INPUT FOR THIS TASK ▸
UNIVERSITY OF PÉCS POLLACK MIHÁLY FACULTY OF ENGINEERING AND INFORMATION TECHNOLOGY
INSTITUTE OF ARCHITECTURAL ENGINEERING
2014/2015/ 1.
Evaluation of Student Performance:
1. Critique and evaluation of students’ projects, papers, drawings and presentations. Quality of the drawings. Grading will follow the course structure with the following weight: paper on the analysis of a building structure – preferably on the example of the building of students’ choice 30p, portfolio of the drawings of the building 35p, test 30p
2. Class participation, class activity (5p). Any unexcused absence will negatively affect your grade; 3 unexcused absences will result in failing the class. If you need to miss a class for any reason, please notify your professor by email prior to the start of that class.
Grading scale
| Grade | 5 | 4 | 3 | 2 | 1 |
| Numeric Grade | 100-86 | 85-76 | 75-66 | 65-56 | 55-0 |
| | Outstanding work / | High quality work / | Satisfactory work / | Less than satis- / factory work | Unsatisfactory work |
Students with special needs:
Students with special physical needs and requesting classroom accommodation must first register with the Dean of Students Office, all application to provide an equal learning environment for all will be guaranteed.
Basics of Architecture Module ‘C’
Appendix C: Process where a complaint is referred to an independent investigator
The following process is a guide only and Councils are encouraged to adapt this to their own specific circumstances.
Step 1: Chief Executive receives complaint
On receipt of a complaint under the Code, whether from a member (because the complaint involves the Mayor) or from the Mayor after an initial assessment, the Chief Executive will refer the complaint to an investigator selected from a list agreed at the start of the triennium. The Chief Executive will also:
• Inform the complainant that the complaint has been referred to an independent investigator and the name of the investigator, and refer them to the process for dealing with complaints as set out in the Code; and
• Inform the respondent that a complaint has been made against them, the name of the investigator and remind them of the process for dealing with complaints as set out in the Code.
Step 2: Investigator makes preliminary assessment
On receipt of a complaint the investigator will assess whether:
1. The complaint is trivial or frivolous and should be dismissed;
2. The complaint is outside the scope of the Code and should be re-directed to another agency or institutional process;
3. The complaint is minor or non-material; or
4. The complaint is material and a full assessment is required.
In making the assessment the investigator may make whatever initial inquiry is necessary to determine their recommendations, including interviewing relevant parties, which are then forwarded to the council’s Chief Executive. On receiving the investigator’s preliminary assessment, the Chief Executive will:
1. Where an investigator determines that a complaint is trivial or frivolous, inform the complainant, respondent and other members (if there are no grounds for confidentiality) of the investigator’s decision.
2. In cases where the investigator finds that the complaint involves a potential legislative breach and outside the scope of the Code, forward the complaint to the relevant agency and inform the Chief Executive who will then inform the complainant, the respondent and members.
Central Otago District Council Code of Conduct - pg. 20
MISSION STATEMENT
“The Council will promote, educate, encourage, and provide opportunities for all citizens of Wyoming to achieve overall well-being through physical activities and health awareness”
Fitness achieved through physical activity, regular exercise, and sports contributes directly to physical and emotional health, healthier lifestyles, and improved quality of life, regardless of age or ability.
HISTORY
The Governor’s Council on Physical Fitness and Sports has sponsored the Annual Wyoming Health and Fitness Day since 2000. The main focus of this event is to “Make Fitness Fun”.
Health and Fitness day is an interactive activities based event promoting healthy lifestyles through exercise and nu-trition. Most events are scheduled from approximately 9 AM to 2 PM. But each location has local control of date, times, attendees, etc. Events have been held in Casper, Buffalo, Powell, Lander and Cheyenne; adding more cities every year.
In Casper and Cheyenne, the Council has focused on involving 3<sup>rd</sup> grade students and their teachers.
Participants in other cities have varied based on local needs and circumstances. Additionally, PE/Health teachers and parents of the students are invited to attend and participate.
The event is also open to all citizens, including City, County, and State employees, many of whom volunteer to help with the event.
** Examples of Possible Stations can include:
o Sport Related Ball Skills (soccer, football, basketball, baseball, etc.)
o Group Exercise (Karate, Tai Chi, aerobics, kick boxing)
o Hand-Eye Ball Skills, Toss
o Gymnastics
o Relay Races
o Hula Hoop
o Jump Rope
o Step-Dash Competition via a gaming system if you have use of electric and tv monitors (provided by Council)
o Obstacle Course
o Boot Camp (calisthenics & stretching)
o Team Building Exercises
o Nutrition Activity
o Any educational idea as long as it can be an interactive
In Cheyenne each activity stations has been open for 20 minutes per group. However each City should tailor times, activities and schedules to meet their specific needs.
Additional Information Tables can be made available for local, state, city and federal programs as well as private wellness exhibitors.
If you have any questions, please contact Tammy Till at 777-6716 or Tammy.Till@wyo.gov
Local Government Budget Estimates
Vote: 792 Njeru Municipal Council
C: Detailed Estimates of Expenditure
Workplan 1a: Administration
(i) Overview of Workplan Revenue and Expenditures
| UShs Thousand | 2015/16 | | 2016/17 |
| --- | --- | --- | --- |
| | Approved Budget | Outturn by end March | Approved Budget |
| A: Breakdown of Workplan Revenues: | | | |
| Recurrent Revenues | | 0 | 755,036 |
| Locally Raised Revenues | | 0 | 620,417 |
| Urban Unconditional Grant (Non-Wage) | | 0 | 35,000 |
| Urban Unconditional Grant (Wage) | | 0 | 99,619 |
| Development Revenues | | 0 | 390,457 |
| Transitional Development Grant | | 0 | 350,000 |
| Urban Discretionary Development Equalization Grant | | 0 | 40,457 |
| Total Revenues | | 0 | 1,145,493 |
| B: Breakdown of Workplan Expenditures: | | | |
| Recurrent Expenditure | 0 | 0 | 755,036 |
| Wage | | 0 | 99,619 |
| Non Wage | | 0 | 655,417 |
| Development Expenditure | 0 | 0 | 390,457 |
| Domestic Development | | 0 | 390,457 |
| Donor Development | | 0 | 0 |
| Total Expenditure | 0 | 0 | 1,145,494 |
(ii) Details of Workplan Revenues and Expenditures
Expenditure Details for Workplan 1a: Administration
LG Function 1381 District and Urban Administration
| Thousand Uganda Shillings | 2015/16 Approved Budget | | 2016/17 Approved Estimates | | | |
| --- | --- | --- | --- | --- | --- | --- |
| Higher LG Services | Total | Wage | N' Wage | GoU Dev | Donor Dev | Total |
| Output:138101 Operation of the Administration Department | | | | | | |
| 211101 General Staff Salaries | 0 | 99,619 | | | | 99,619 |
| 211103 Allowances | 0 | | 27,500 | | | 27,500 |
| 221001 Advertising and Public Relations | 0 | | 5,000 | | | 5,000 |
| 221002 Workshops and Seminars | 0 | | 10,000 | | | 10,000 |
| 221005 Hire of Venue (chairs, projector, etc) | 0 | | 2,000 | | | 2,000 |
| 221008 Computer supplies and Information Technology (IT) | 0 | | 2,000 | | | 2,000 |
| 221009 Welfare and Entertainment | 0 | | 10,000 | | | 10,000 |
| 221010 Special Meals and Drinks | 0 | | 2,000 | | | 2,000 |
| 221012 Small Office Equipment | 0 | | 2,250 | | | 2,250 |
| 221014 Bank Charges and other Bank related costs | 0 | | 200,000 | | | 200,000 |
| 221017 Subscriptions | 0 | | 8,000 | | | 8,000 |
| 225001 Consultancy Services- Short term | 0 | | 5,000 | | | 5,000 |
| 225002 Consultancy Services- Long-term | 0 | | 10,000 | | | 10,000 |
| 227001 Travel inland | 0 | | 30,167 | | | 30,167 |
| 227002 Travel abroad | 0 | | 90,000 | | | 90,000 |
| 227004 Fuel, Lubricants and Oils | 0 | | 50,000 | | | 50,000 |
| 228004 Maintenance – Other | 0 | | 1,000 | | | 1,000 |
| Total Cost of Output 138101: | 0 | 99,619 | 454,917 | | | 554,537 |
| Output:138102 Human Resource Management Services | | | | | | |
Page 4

HOW TO COMPLETE THIS TASK ▸ For this exercise, set down all of the entries again word for word.

ANSWER TO THE PROBLEM ▸
UNIVERSITY OF PÉCS POLLACK MIHÁLY FACULTY OF ENGINEERING AND INFORMATION TECHNOLOGY
INSTITUTE OF ARCHITECTURAL ENGINEERING
2014/2015/ 1.
Evaluation of Student Performance:
1. Critique and evaluation of students’ projects, papers, drawings and presentations. Quality of the drawings. Grading will follow the course structure with the following weight: paper on the analysis of a building structure – preferably on the example of the building of students’ choice 30p, portfolio of the drawings of the building 35p, test 30p
2. Class participation, class activity (5p). Any unexcused absence will negatively affect your grade; 3 unexcused absences will result in failing the class. If you need to miss a class for any reason, please notify your professor by email prior to the start of that class.
Grading scale
| Grade | 5 | 4 | 3 | 2 | 1 |
| Numeric Grade | 100-86 | 85-76 | 75-66 | 65-56 | 55-0 |
| | Outstanding work / | High quality work / | Satisfactory work / | Less than satis- / factory work | Unsatisfactory work |
Students with special needs:
Students with special physical needs and requesting classroom accommodation must first register with the Dean of Students Office, all application to provide an equal learning environment for all will be guaranteed.
Basics of Architecture Module ‘C’
Appendix C: Process where a complaint is referred to an independent investigator
The following process is a guide only and Councils are encouraged to adapt this to their own specific circumstances.
Step 1: Chief Executive receives complaint
On receipt of a complaint under the Code, whether from a member (because the complaint involves the Mayor) or from the Mayor after an initial assessment, the Chief Executive will refer the complaint to an investigator selected from a list agreed at the start of the triennium. The Chief Executive will also:
• Inform the complainant that the complaint has been referred to an independent investigator and the name of the investigator, and refer them to the process for dealing with complaints as set out in the Code; and
• Inform the respondent that a complaint has been made against them, the name of the investigator and remind them of the process for dealing with complaints as set out in the Code.
Step 2: Investigator makes preliminary assessment
On receipt of a complaint the investigator will assess whether:
1. The complaint is trivial or frivolous and should be dismissed;
2. The complaint is outside the scope of the Code and should be re-directed to another agency or institutional process;
3. The complaint is minor or non-material; or
4. The complaint is material and a full assessment is required.
In making the assessment the investigator may make whatever initial inquiry is necessary to determine their recommendations, including interviewing relevant parties, which are then forwarded to the council’s Chief Executive. On receiving the investigator’s preliminary assessment, the Chief Executive will:
1. Where an investigator determines that a complaint is trivial or frivolous, inform the complainant, respondent and other members (if there are no grounds for confidentiality) of the investigator’s decision.
2. In cases where the investigator finds that the complaint involves a potential legislative breach and outside the scope of the Code, forward the complaint to the relevant agency and inform the Chief Executive who will then inform the complainant, the respondent and members.
Central Otago District Council Code of Conduct - pg. 20
MISSION STATEMENT
“The Council will promote, educate, encourage, and provide opportunities for all citizens of Wyoming to achieve overall well-being through physical activities and health awareness”
Fitness achieved through physical activity, regular exercise, and sports contributes directly to physical and emotional health, healthier lifestyles, and improved quality of life, regardless of age or ability.
HISTORY
The Governor’s Council on Physical Fitness and Sports has sponsored the Annual Wyoming Health and Fitness Day since 2000. The main focus of this event is to “Make Fitness Fun”.
Health and Fitness day is an interactive activities based event promoting healthy lifestyles through exercise and nu-trition. Most events are scheduled from approximately 9 AM to 2 PM. But each location has local control of date, times, attendees, etc. Events have been held in Casper, Buffalo, Powell, Lander and Cheyenne; adding more cities every year.
In Casper and Cheyenne, the Council has focused on involving 3<sup>rd</sup> grade students and their teachers.
Participants in other cities have varied based on local needs and circumstances. Additionally, PE/Health teachers and parents of the students are invited to attend and participate.
The event is also open to all citizens, including City, County, and State employees, many of whom volunteer to help with the event.
** Examples of Possible Stations can include:
o Sport Related Ball Skills (soccer, football, basketball, baseball, etc.)
o Group Exercise (Karate, Tai Chi, aerobics, kick boxing)
o Hand-Eye Ball Skills, Toss
o Gymnastics
o Relay Races
o Hula Hoop
o Jump Rope
o Step-Dash Competition via a gaming system if you have use of electric and tv monitors (provided by Council)
o Obstacle Course
o Boot Camp (calisthenics & stretching)
o Team Building Exercises
o Nutrition Activity
o Any educational idea as long as it can be an interactive
In Cheyenne each activity stations has been open for 20 minutes per group. However each City should tailor times, activities and schedules to meet their specific needs.
Additional Information Tables can be made available for local, state, city and federal programs as well as private wellness exhibitors.
If you have any questions, please contact Tammy Till at 777-6716 or Tammy.Till@wyo.gov
Local Government Budget Estimates
Vote: 792 Njeru Municipal Council
C: Detailed Estimates of Expenditure
Workplan 1a: Administration
(i) Overview of Workplan Revenue and Expenditures
| UShs Thousand | 2015/16 | | 2016/17 |
| --- | --- | --- | --- |
| | Approved Budget | Outturn by end March | Approved Budget |
| A: Breakdown of Workplan Revenues: | | | |
| Recurrent Revenues | | 0 | 755,036 |
| Locally Raised Revenues | | 0 | 620,417 |
| Urban Unconditional Grant (Non-Wage) | | 0 | 35,000 |
| Urban Unconditional Grant (Wage) | | 0 | 99,619 |
| Development Revenues | | 0 | 390,457 |
| Transitional Development Grant | | 0 | 350,000 |
| Urban Discretionary Development Equalization Grant | | 0 | 40,457 |
| Total Revenues | | 0 | 1,145,493 |
| B: Breakdown of Workplan Expenditures: | | | |
| Recurrent Expenditure | 0 | 0 | 755,036 |
| Wage | | 0 | 99,619 |
| Non Wage | | 0 | 655,417 |
| Development Expenditure | 0 | 0 | 390,457 |
| Domestic Development | | 0 | 390,457 |
| Donor Development | | 0 | 0 |
| Total Expenditure | 0 | 0 | 1,145,494 |
(ii) Details of Workplan Revenues and Expenditures
Expenditure Details for Workplan 1a: Administration
LG Function 1381 District and Urban Administration
| Thousand Uganda Shillings | 2015/16 Approved Budget | | 2016/17 Approved Estimates | | | |
| --- | --- | --- | --- | --- | --- | --- |
| Higher LG Services | Total | Wage | N' Wage | GoU Dev | Donor Dev | Total |
| Output:138101 Operation of the Administration Department | | | | | | |
| 211101 General Staff Salaries | 0 | 99,619 | | | | 99,619 |
| 211103 Allowances | 0 | | 27,500 | | | 27,500 |
| 221001 Advertising and Public Relations | 0 | | 5,000 | | | 5,000 |
| 221002 Workshops and Seminars | 0 | | 10,000 | | | 10,000 |
| 221005 Hire of Venue (chairs, projector, etc) | 0 | | 2,000 | | | 2,000 |
| 221008 Computer supplies and Information Technology (IT) | 0 | | 2,000 | | | 2,000 |
| 221009 Welfare and Entertainment | 0 | | 10,000 | | | 10,000 |
| 221010 Special Meals and Drinks | 0 | | 2,000 | | | 2,000 |
| 221012 Small Office Equipment | 0 | | 2,250 | | | 2,250 |
| 221014 Bank Charges and other Bank related costs | 0 | | 200,000 | | | 200,000 |
| 221017 Subscriptions | 0 | | 8,000 | | | 8,000 |
| 225001 Consultancy Services- Short term | 0 | | 5,000 | | | 5,000 |
| 225002 Consultancy Services- Long-term | 0 | | 10,000 | | | 10,000 |
| 227001 Travel inland | 0 | | 30,167 | | | 30,167 |
| 227002 Travel abroad | 0 | | 90,000 | | | 90,000 |
| 227004 Fuel, Lubricants and Oils | 0 | | 50,000 | | | 50,000 |
| 228004 Maintenance – Other | 0 | | 1,000 | | | 1,000 |
| Total Cost of Output 138101: | 0 | 99,619 | 454,917 | | | 554,537 |
| Output:138102 Human Resource Management Services | | | | | | |
Page 4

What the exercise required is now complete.